**O QUE SE PEDE**
Transcreva, do texto sobre a Groenlândia, o trecho entre "França sinaliza possibilidade" e "Trump na ilha.", inclusive.

**TEXTO PARA ANÁLISE**
§ §

França sinaliza possibilidade de enviar tropas à Groenlândia em meio a tensão entre Dinamarca e EUA

O ministro das Relaçes Exteriores da França, Jean-Noel Barrot, afirmou que seu país está disposto a enviar tropas para a Groenlândia caso seja solicitado pela Dinamarca, que atualmente administra o território autônomo. A declaração ocorre em meio a um impasse crescente entre Copenhague e Washington, impulsionado pelo interesse do presidente Donald Trump na ilha.

Trump reacendeu a ideia de comprar a Groenlândia ao retornar à Casa Branca neste ano, alegando a importância estratégica da região para a segurança nacional dos EUA. O mandatário se recusou a descartar o uso de força para obter o território, que é o maior do mundo, mas a Dinamarca tem reiterado que a ilha não está à venda.

§ §

**DADOS DE ENTRADA**
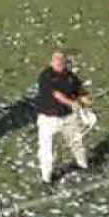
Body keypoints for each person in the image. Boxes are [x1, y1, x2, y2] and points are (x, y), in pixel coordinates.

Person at [35, 52, 93, 185]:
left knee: (76, 142)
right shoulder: (45, 76)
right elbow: (57, 95)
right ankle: (46, 178)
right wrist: (72, 103)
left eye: (61, 61)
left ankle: (83, 164)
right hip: (48, 120)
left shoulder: (71, 77)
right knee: (46, 150)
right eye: (56, 61)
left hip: (68, 118)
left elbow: (80, 91)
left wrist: (85, 99)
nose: (59, 64)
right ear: (51, 62)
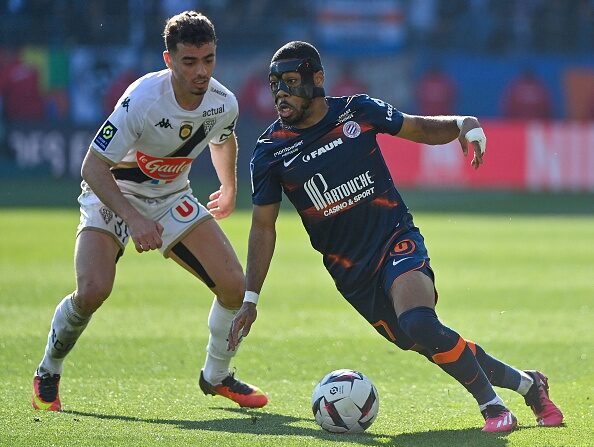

§ §

**RESOLUÇÃO DO EXERCÍCIO**
França sinaliza possibilidade de enviar tropas à Groenlândia em meio a tensão entre Dinamarca e EUA

O ministro das Relaçes Exteriores da França, Jean-Noel Barrot, afirmou que seu país está disposto a enviar tropas para a Groenlândia caso seja solicitado pela Dinamarca, que atualmente administra o território autônomo. A declaração ocorre em meio a um impasse crescente entre Copenhague e Washington, impulsionado pelo interesse do presidente Donald Trump na ilha.